_EXCERPT TO READ_
-.-.-
# 1,000 rep leg session



## liam0810 (Jan 6, 2011)

I was thinking last night of something new and horrible to try for legs and came up with 1,000 rep session. So i need some input on what i could do? Its gonna be brutal!


----------



## stoatman (Sep 13, 2012)

1000 squats ?


----------



## squatthis (May 3, 2010)

Someone likes crippling pain....

This sounds horrible. 5 x 20 rep squats kill me enough. Suppose you could start with them?


----------



## Major Eyeswater (Nov 2, 2013)

liam0810 said:


> I was thinking last night of something new and horrible to try for legs and came up with 1,000 rep session. So i need some input on what i could do? Its gonna be brutal!


I did a few months of really high rep leg work a while back, and my main memory of it is the mind-buggering boredom.


----------



## Ginger Ben (Oct 5, 2010)

10 exercises, 100 reps of each would be the basis if I was going to do something this mental


----------



## liam0810 (Jan 6, 2011)

stoatman said:


> 1000 squats ?


haha fcuk off i'd never walk again!


----------



## lickatsplit (Aug 21, 2012)

would this not bew less stressful on your back to do them on a leg press? or am I just being chicken?


----------



## Mingster (Mar 25, 2011)

Major Eyeswater said:


> I did a few months of really high rep leg work a while back, and my main memory of it is the mind-buggering boredom.


This.

Can't imagine the results being worth the monotony tbh...


----------



## liam0810 (Jan 6, 2011)

squatthis said:


> Someone likes crippling pain....
> 
> This sounds horrible. 5 x 20 rep squats kill me enough. Suppose you could start with them?


yeah i was gonna start with them and then close stance leg press 2 x 50, wide stance 2 x 50


----------



## liam0810 (Jan 6, 2011)

Mingster said:


> This.
> 
> Can't imagine the results being worth the monotony tbh...


I just want to see how i do. I like high volume on legs sometimes and just want to see what trying to do 1,000 reps would be like.


----------



## Benchbum (Apr 20, 2011)

Pt welsh did this in his current show prep as last workout for total gycogen depletion... Can't

See much point beyond that


----------



## liam0810 (Jan 6, 2011)

Ginger Ben said:


> 10 exercises, 100 reps of each would be the basis if I was going to do something this mental


that's the plan i think. as said will start with

5 x 20 squats

2 x 50 close stance press

2 x 50 wide stance

4 x 25 leg extensions rest paused

30, 20, 15, 10, 8, 6, 5, 4, 2 leg curls

5 x 20 BB lunges

5 x 25 one legged curls

100 rep bodyweight squats

then 200 reps on calves

open to other ideas though


----------



## liam0810 (Jan 6, 2011)

Benchbum said:


> Pt welsh did this in his current show prep as last workout for total gycogen depletion... Can't
> 
> See much point beyond that


But why not? Wasn't Tom Platz an advocate of high volume leg sessions? Maybe not 1,000 reps but he did a hell of a lot of volume week in week out. this is just a one off to see if i can manage it and to see how i feel the next day


----------



## Benchbum (Apr 20, 2011)
-.-.-
_DATA PROVIDED_
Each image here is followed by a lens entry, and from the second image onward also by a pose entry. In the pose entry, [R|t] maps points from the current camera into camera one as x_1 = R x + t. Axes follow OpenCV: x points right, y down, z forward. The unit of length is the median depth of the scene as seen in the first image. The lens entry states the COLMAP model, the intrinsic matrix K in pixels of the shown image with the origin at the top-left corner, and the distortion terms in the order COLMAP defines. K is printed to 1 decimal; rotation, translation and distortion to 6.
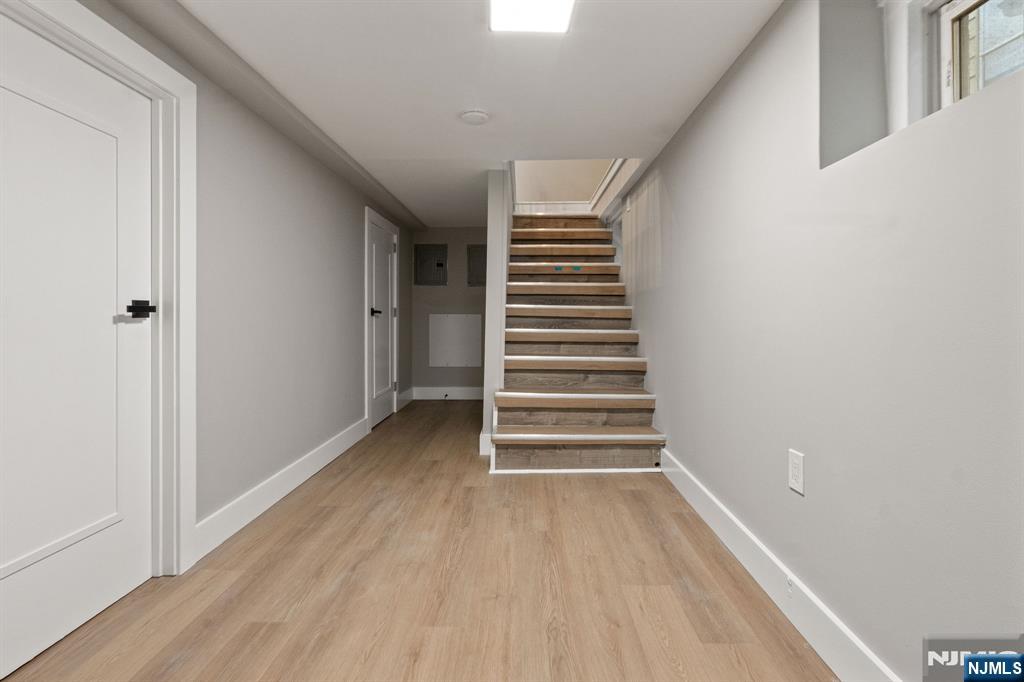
lens RADIAL K [[485.5, 0, 510.9], [0, 485.5, 340.2], [0, 0, 1]] dist [-0.005921, 0.000202]
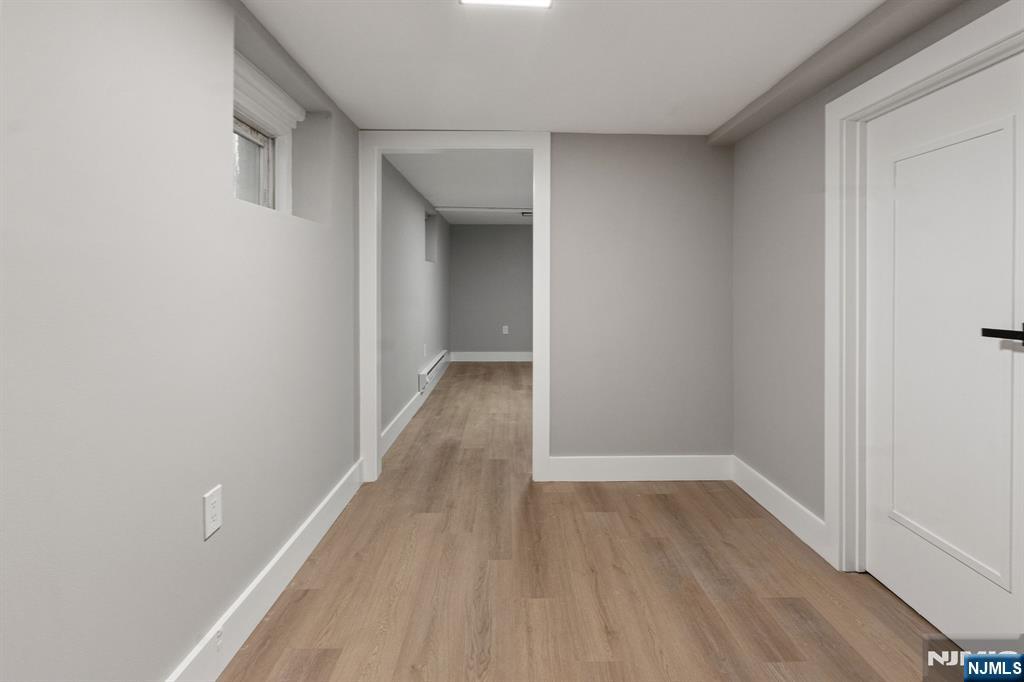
lens RADIAL K [[485.5, 0, 508.7], [0, 485.5, 338.5], [0, 0, 1]] dist [-0.005921, 0.000202]
pose [[-0.999587, 0.002501, -0.028638, 0.065200], [-0.002273, 0.986210, 0.165481, -0.203578], [0.028657, 0.165478, -0.985797, 1.912293]]
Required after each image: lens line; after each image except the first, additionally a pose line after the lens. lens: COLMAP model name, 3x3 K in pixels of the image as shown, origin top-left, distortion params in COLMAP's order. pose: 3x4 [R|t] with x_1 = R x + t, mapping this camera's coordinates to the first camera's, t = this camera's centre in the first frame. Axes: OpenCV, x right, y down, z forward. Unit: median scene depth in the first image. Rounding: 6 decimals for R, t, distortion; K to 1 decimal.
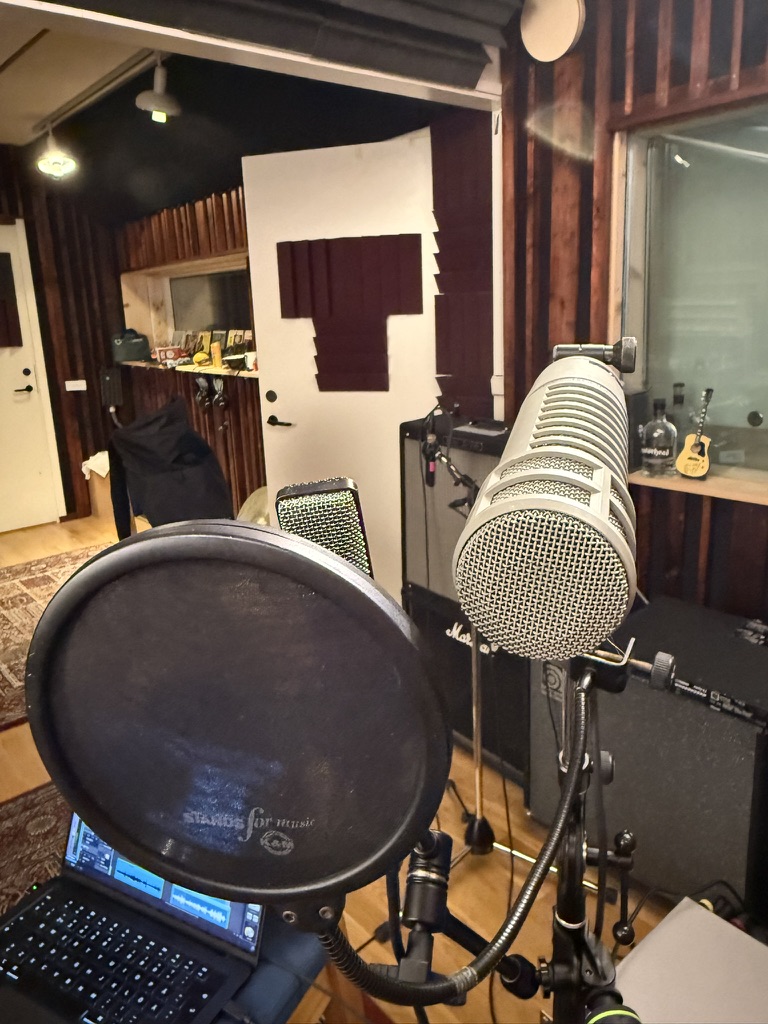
lens RADIAL K [[747.3, 0, 384.0], [0, 747.3, 512.0], [0, 0, 1]] dist [0.002804, 0.000626]
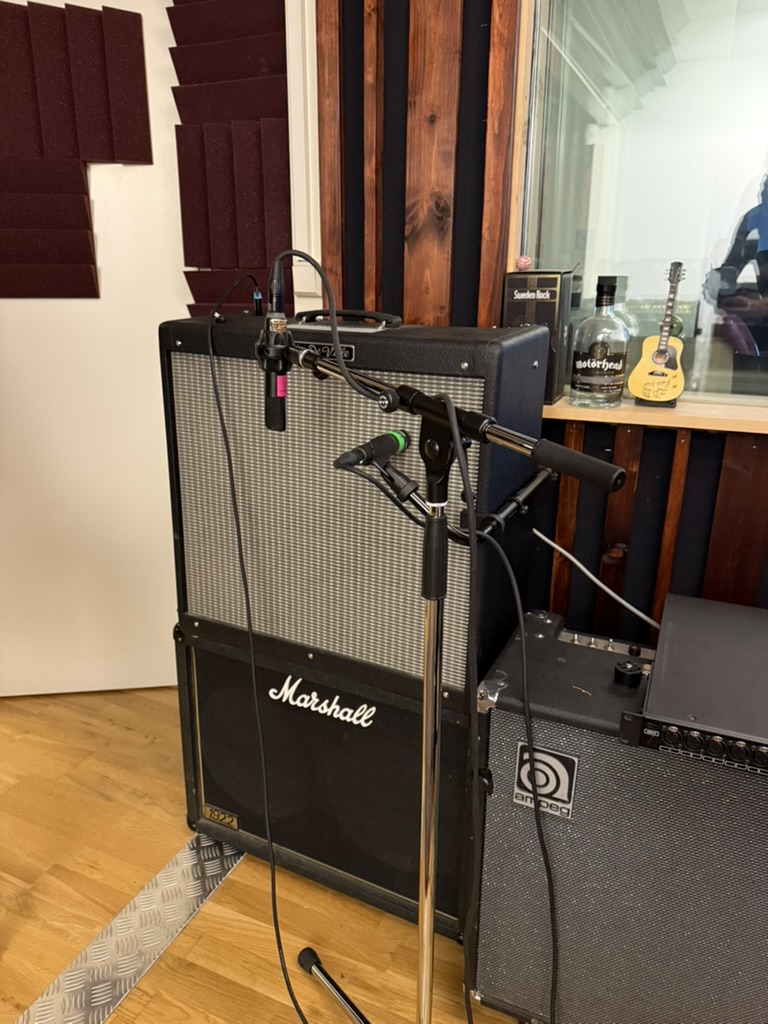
-.-.-
_PROMPT 1_
Echo the part of the forum thread on the 1,000 rep leg session that runs from "haha fcuk off" to "just being chicken?".
_PROMPT 2_
For each statement below, say whether it agrees with the forum thread on the 1,000 rep leg session, answering yes or no and quoting the words of the thread that decide it.
(a) Ginger Ben proposed ten exercises with 100 reps of each as the basis for the session.
(b) liam0810's plan ends with 200 reps on calves.
(c) Major Eyeswater recalls pain as the main memory of a few months of high rep leg work.
_PROMPT 3_
List every username that heads a post in the forum thread on the 1,000 rep leg session, naming each one once.

_ANSWER SECTION 1_
haha fcuk off i'd never walk again!


----------



## lickatsplit (Aug 21, 2012)

would this not bew less stressful on your back to do them on a leg press? or am I just being chicken?

_ANSWER SECTION 2_
(a) Yes: "10 exercises, 100 reps of each would be the basis if I was going to do something this mental"
(b) Yes: "then 200 reps on calves"
(c) No: "my main memory of it is the mind-buggering boredom."

_ANSWER SECTION 3_
liam0810
stoatman
squatthis
Major Eyeswater
Ginger Ben
lickatsplit
Mingster
Benchbum